Monday, September 24, 2007

Columbia's Folly

I was surprised when I got in the car today and turned on my XM radio to the Spencer Hughes “Fox Across America” show, a program I often listen to when I’m driving in the afternoon. I get a little irritated with Hughes’ abruptness with callers, but that really isn’t all that unusual among talk show hosts, and although he is a fairly conservative guy, I find some of his positions disagreeable.

Today was one day when I disagreed with him, and it was on the topic of Iranian President Mahmoud Ahmadinejad’s address at Columbia University.

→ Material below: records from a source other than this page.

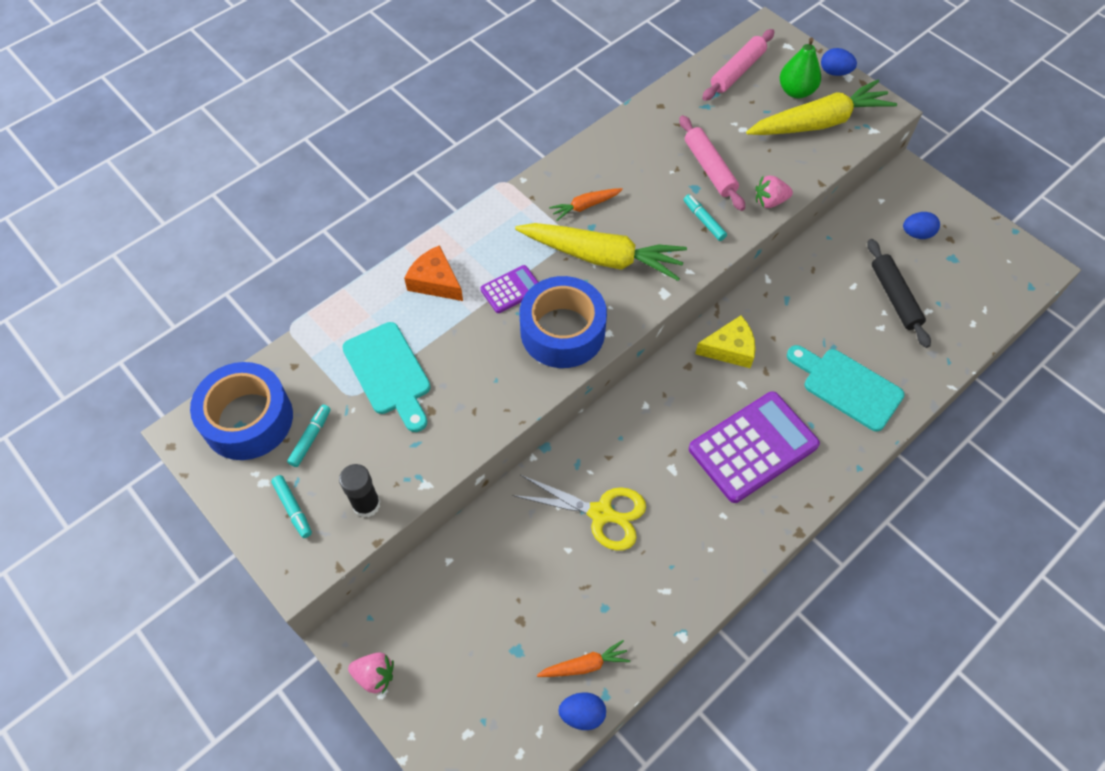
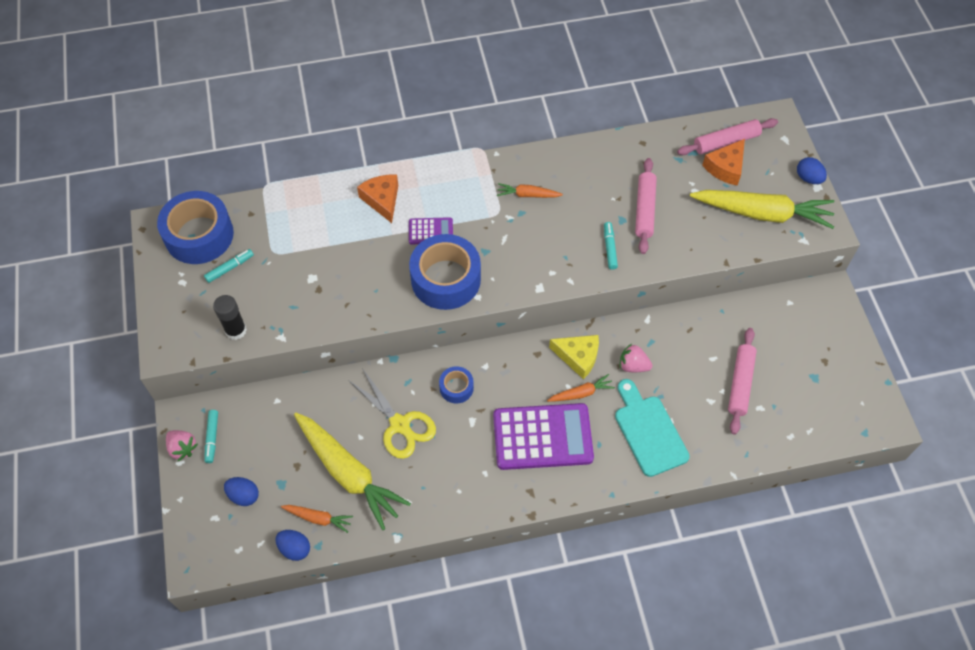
camera: 30 degrees right, 0 degrees up
turquoise marker [271,475,312,538] -> turquoise marker moved to [205,410,218,463]
turquoise cutting board [342,322,431,432] -> none
yellow carrot [515,223,687,281] -> yellow carrot moved to [294,413,411,530]
pink strawberry [756,176,793,208] -> pink strawberry moved to [620,344,653,372]
green pear [780,37,821,98] -> none
black rolling pin [867,239,931,348] -> pink rolling pin [728,328,757,435]
blue egg [903,212,940,239] -> blue egg moved to [224,477,259,506]
none -> blue tape [439,366,474,404]
none -> orange carrot [547,374,615,402]
none -> orange cheese [702,139,745,185]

Hughes was all upset that some people didn’t want Ahmadinejad to speak at Columbia, and tried to paint it as a free speech issue, and he complained that it was therefore improper for the state and federal government to cut off funding to Columbia on that basis.

But this isn’t a free speech issue. Our Constitution guarantees certain unalienable rights to Americans, the right to free speech among them. However, even if Ahmadinejad is entitled to speak freely when he is in the United States because of the freedoms our Constitution guarantees, that guarantee does not include providing a forum for speaking, particularly one such as Columbia University.

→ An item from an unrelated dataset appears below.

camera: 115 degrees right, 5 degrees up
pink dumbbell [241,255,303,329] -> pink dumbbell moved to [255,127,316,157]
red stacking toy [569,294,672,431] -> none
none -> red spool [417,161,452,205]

We ought to all be upset at Columbia’s hypocrisy, inviting Ahmadinejad to speak, but denying Lawrence Summers, the former Harvard president who got in trouble over some relatively innocuous remarks about females. Does Summers not have at least as much a right to speak at Columbia? We ought to be upset that Columbia will not allow military recruiters on campus, but invites the Iranian president to speak. We ought to be upset that Columbia gave Minuteman founder Jim Gilchrist a forum in which to speak, and then allowed the audience to shout him down. It is a legitimate objection to oppose Ahmadinejad on the basis of Columbia’s hypocrisy.

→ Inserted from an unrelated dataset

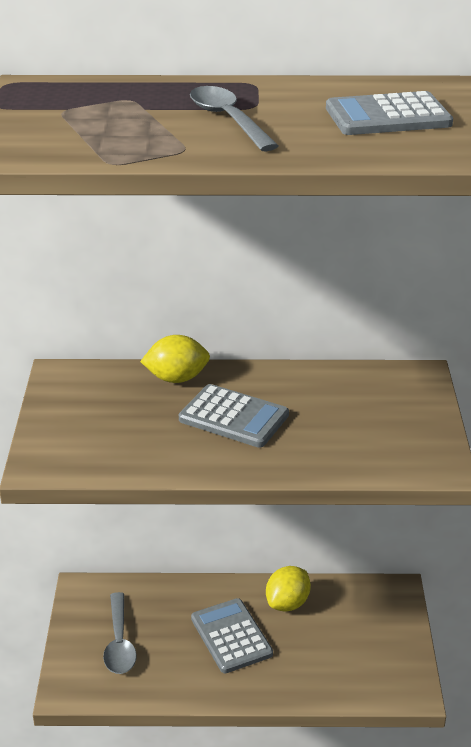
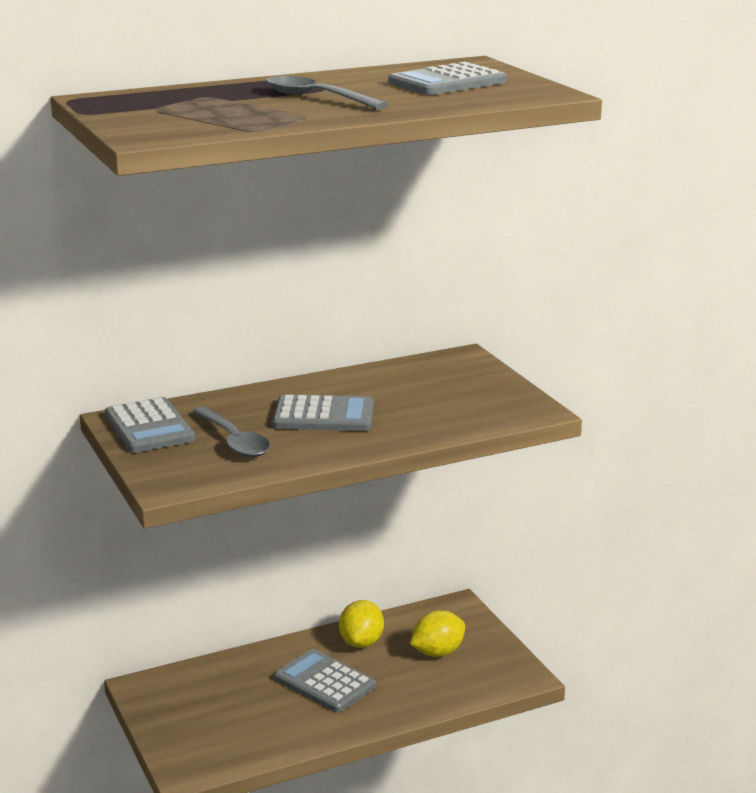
camera: 25 degrees left, 10 degrees down
grey spoon [103,592,137,674] -> grey spoon moved to [193,407,270,457]
yellow lemon [140,335,210,383] -> yellow lemon moved to [410,610,465,657]
none -> grey calculator [105,397,195,453]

It is further fair game to oppose Columbia for its bad judgment in honoring an enemy of our nation, and a terrorist whose nation funds and arms the Iraq insurgents, by giving him a forum in which to spout his anti-US venom. We have little defense when our own citizens go to foreign countries and badmouth us, like the badly confused Congressman Dennis Kucinich recently did in Syria, and self-absorbed boobs like Danny Glover and Harry Belafonte did in Venezuela a while back. It’s is part of the freedoms we protect for people to do stupid things if they want to. But we don’t have to allow foreigners to come here and do it, and it is stupid in the extreme to invite them to do so. And, by the way, does Columbia intend to reimburse New York and the federal government for the security costs involved in this fiasco?

So, if someone in the New York legislature and someone else in the Congress wants to introduce a bill to take funding from Columbia for its hypocrisy and bad judgment, I say, “go for it,” and I hope they succeed.

Some submit that the upshot of all of this, after Ahmadinejad got finished blathering and dodging questions, is that the kids at Columbia will see him for what he is, and he will have lost face by coming here. Maybe so. But in other places around the world, he will have grown in stature and reputation by coming to the land of the Great Satan, and putting America in its place.